Keith Humphreys, a Stanford professor and former senior policy adviser at the White House Office of National Drug Control Policy, said the Trump administration's report had "no central direction" and that there is no proper spokesperson for the epidemic. While the declining trend in prescriptions is encouraging, over-prescribing is still a problem, he added.
"No matter who is president, this is a problem," he said.
Amie Goodin, a researcher at the University of Florida College of Pharmacy, said she was discouraged by the lack of clearly articulated budget priorities within the administration's strategy. For example, the report encourages states to apply for Medicaid waivers to expand treatment but doesn't specify how waivers could be funded in the face of proposed Medicaid cuts, she said.

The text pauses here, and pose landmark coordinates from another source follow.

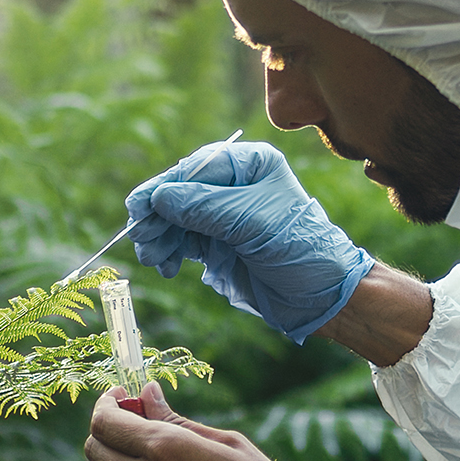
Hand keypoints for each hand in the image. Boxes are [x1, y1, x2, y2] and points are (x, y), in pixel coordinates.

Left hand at [84, 383, 334, 460]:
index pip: (106, 421)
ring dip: (112, 459)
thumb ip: (179, 420)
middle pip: (94, 449)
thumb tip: (147, 394)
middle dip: (106, 427)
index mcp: (166, 451)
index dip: (106, 403)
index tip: (122, 396)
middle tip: (134, 418)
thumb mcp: (228, 444)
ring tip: (145, 450)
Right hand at [125, 141, 373, 343]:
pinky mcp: (220, 242)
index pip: (195, 168)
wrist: (321, 296)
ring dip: (161, 238)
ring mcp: (226, 214)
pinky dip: (171, 252)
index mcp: (250, 164)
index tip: (139, 207)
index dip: (164, 187)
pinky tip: (167, 267)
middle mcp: (236, 184)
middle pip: (181, 193)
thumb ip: (203, 207)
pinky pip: (184, 240)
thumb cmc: (298, 249)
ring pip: (178, 219)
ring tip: (153, 259)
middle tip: (141, 239)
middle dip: (159, 216)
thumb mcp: (250, 223)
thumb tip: (159, 197)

"The vagueness of the strategy on all fronts — from the absence of measurable objectives to the omission of specific administrative authority, oversight, and funding plans for these missing objectives — is frustrating to all who desire improvements," she said.
Humphreys added that the president's budget proposal, which includes cuts to Medicaid, would also be a "disaster for the crisis," especially for people who rely on Medicaid for addiction treatment.
The number of opioid prescriptions has been falling since 2012. Prescriptions dipped substantially from 214.8 million in 2016 to 191.2 million in 2017, according to the Centers for Disease Control and Prevention.
There were a record 70,237 drug overdose deaths in 2017, which was 9.6 percent higher than the 2016 rate. While there's no 2018 data yet, experts expect that provisional counts will show that 2018 death rate will be similar to 2017, and might even decline for the first time since 1996.
The Support for Patients and Communities Act, signed in October, was the most recent bipartisan push against the drug epidemic. The legislation includes provisions to boost access to addiction treatment, ramp up law enforcement efforts against illicit drugs and expand addiction treatment access. Critics of the bill have argued it lacks federal money for addiction treatment.
Peter Hoffman, the National Drug Control Policy's press secretary, told CNBC that administration's strategic plan demonstrates "an in-depth understanding of the steps needed to fight the addiction crisis" and "deploys a whole-of-government approach."
"At the end of the day, our number one goal is to save American lives and we now have a president, with an entire government behind him, committed to achieving that goal," he said.
The president has secured $6 billion in new funding over two years to fight opioid abuse, according to a press release, and has funneled $1.5 billion for state opioid grants. The 2020 national drug control budget request seeks $34.6 billion for counter-drug efforts, an increase of more than $1 billion from the previous year, according to Hoffman.
But experts argue that the funding timeline is inadequate.
"It has to be a commitment to at least 10 years of funding. A two-year period doesn't work because states cannot build out new systems unless there's a commitment to long term funding," said Kolodny, who has worked as a paid consultant for platiffs against Purdue and the Sacklers. "This problem won't get better overnight."
Clarification: An earlier version of this article should have disclosed that Dr. Andrew Kolodny is a paid consultant for plaintiffs against Purdue and the Sacklers.